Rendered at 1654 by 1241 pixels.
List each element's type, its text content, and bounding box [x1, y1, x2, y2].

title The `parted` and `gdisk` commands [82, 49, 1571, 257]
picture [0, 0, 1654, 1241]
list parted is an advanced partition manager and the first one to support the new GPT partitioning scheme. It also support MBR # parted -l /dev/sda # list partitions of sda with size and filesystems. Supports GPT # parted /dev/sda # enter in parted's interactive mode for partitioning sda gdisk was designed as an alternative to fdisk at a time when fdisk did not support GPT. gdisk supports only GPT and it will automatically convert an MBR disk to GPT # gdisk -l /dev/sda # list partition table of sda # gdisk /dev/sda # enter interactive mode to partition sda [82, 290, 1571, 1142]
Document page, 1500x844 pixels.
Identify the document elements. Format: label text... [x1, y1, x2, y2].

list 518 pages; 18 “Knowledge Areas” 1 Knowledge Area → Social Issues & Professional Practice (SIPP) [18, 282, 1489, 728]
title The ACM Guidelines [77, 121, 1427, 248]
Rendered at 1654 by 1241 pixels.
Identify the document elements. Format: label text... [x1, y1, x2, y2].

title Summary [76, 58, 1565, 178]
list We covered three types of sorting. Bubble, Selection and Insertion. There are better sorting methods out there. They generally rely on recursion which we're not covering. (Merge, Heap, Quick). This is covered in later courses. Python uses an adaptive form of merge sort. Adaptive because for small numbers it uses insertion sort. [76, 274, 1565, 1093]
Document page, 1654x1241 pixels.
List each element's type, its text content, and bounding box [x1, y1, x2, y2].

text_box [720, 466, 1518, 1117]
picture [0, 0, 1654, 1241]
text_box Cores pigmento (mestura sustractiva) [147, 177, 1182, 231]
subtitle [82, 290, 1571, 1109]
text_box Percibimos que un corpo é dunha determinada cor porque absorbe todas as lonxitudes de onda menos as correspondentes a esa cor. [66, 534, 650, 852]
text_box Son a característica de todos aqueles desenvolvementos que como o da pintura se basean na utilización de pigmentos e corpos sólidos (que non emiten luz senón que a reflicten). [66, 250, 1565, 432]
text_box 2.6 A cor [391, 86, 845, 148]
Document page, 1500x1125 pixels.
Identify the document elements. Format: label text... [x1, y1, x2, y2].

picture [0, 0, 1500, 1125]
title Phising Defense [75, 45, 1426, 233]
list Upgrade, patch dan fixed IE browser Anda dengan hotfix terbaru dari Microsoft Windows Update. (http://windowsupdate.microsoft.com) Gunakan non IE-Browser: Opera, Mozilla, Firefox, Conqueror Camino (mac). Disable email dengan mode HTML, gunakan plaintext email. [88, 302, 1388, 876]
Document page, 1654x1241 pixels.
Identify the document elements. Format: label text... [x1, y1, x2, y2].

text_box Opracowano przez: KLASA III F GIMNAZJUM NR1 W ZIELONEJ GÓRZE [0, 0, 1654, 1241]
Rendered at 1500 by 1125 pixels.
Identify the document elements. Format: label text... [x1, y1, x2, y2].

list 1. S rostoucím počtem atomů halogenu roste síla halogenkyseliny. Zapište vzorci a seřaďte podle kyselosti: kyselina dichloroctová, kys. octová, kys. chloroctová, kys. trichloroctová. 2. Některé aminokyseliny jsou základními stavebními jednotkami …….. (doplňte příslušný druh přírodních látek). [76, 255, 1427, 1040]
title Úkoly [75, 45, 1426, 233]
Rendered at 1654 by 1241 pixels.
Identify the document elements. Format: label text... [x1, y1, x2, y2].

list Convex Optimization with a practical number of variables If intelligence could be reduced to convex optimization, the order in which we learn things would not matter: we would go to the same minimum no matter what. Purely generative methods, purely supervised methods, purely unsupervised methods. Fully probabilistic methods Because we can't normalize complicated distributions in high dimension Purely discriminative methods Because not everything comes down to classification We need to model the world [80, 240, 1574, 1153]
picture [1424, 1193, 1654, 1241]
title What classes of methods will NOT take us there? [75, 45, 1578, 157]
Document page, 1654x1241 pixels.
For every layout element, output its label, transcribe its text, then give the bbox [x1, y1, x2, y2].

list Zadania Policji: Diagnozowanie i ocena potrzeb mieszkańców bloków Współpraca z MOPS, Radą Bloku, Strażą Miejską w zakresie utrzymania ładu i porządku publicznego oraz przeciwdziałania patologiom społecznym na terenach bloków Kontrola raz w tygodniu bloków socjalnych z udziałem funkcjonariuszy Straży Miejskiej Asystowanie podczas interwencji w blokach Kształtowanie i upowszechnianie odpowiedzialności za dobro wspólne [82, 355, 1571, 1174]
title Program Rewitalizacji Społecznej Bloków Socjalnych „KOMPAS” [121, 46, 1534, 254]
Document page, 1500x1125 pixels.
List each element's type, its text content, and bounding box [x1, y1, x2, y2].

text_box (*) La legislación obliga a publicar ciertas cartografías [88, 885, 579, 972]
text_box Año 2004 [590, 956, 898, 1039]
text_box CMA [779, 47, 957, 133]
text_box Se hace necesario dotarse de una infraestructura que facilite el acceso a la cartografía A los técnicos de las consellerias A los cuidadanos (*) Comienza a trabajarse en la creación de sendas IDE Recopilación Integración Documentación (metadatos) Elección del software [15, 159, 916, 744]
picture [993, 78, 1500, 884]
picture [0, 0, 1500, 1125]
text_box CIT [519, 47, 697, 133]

□ □ □ □

* [Required task] Rewrite the listing above, changing every "Document page" to "Slide" and leaving all else unchanged.

* [Complete answer]
Rendered at 1654 by 1241 pixels.
List each element's type, its text content, and bounding box [x1, y1, x2, y2].

title The `parted` and `gdisk` commands [82, 49, 1571, 257]
picture [0, 0, 1654, 1241]
list parted is an advanced partition manager and the first one to support the new GPT partitioning scheme. It also support MBR # parted -l /dev/sda # list partitions of sda with size and filesystems. Supports GPT # parted /dev/sda # enter in parted's interactive mode for partitioning sda gdisk was designed as an alternative to fdisk at a time when fdisk did not support GPT. gdisk supports only GPT and it will automatically convert an MBR disk to GPT # gdisk -l /dev/sda # list partition table of sda # gdisk /dev/sda # enter interactive mode to partition sda [82, 290, 1571, 1142]
Slide, 1500x844 pixels.
Identify the document elements. Format: label text... [x1, y1, x2, y2].

list 518 pages; 18 “Knowledge Areas” 1 Knowledge Area → Social Issues & Professional Practice (SIPP) [18, 282, 1489, 728]
title The ACM Guidelines [77, 121, 1427, 248]
Rendered at 1654 by 1241 pixels.
Identify the document elements. Format: label text... [x1, y1, x2, y2].

title Summary [76, 58, 1565, 178]
list We covered three types of sorting. Bubble, Selection and Insertion. There are better sorting methods out there. They generally rely on recursion which we're not covering. (Merge, Heap, Quick). This is covered in later courses. Python uses an adaptive form of merge sort. Adaptive because for small numbers it uses insertion sort. [76, 274, 1565, 1093]
Slide, 1654x1241 pixels.
List each element's type, its text content, and bounding box [x1, y1, x2, y2].

text_box [720, 466, 1518, 1117]
picture [0, 0, 1654, 1241]
text_box Cores pigmento (mestura sustractiva) [147, 177, 1182, 231]
subtitle [82, 290, 1571, 1109]
text_box Percibimos que un corpo é dunha determinada cor porque absorbe todas as lonxitudes de onda menos as correspondentes a esa cor. [66, 534, 650, 852]
text_box Son a característica de todos aqueles desenvolvementos que como o da pintura se basean na utilización de pigmentos e corpos sólidos (que non emiten luz senón que a reflicten). [66, 250, 1565, 432]
text_box 2.6 A cor [391, 86, 845, 148]
Slide, 1500x1125 pixels.
Identify the document elements. Format: label text... [x1, y1, x2, y2].

picture [0, 0, 1500, 1125]
title Phising Defense [75, 45, 1426, 233]
list Upgrade, patch dan fixed IE browser Anda dengan hotfix terbaru dari Microsoft Windows Update. (http://windowsupdate.microsoft.com) Gunakan non IE-Browser: Opera, Mozilla, Firefox, Conqueror Camino (mac). Disable email dengan mode HTML, gunakan plaintext email. [88, 302, 1388, 876]
Slide, 1654x1241 pixels.
Identify the document elements. Format: label text... [x1, y1, x2, y2].

text_box Opracowano przez: KLASA III F GIMNAZJUM NR1 W ZIELONEJ GÓRZE [0, 0, 1654, 1241]
Rendered at 1500 by 1125 pixels.
Identify the document elements. Format: label text... [x1, y1, x2, y2].

list 1. S rostoucím počtem atomů halogenu roste síla halogenkyseliny. Zapište vzorci a seřaďte podle kyselosti: kyselina dichloroctová, kys. octová, kys. chloroctová, kys. trichloroctová. 2. Některé aminokyseliny jsou základními stavebními jednotkami …….. (doplňte příslušný druh přírodních látek). [76, 255, 1427, 1040]
title Úkoly [75, 45, 1426, 233]
Rendered at 1654 by 1241 pixels.
Identify the document elements. Format: label text... [x1, y1, x2, y2].

list Convex Optimization with a practical number of variables If intelligence could be reduced to convex optimization, the order in which we learn things would not matter: we would go to the same minimum no matter what. Purely generative methods, purely supervised methods, purely unsupervised methods. Fully probabilistic methods Because we can't normalize complicated distributions in high dimension Purely discriminative methods Because not everything comes down to classification We need to model the world [80, 240, 1574, 1153]
picture [1424, 1193, 1654, 1241]
title What classes of methods will NOT take us there? [75, 45, 1578, 157]
Slide, 1654x1241 pixels.
For every layout element, output its label, transcribe its text, then give the bbox [x1, y1, x2, y2].

list Zadania Policji: Diagnozowanie i ocena potrzeb mieszkańców bloków Współpraca z MOPS, Radą Bloku, Strażą Miejską w zakresie utrzymania ładu i porządku publicznego oraz przeciwdziałania patologiom społecznym na terenach bloków Kontrola raz w tygodniu bloków socjalnych z udziałem funkcjonariuszy Straży Miejskiej Asystowanie podczas interwencji w blokach Kształtowanie i upowszechnianie odpowiedzialności za dobro wspólne [82, 355, 1571, 1174]
title Program Rewitalizacji Społecznej Bloków Socjalnych „KOMPAS” [121, 46, 1534, 254]
Slide, 1500x1125 pixels.
List each element's type, its text content, and bounding box [x1, y1, x2, y2].

text_box (*) La legislación obliga a publicar ciertas cartografías [88, 885, 579, 972]
text_box Año 2004 [590, 956, 898, 1039]
text_box CMA [779, 47, 957, 133]
text_box Se hace necesario dotarse de una infraestructura que facilite el acceso a la cartografía A los técnicos de las consellerias A los cuidadanos (*) Comienza a trabajarse en la creación de sendas IDE Recopilación Integración Documentación (metadatos) Elección del software [15, 159, 916, 744]
picture [993, 78, 1500, 884]
picture [0, 0, 1500, 1125]
text_box CIT [519, 47, 697, 133]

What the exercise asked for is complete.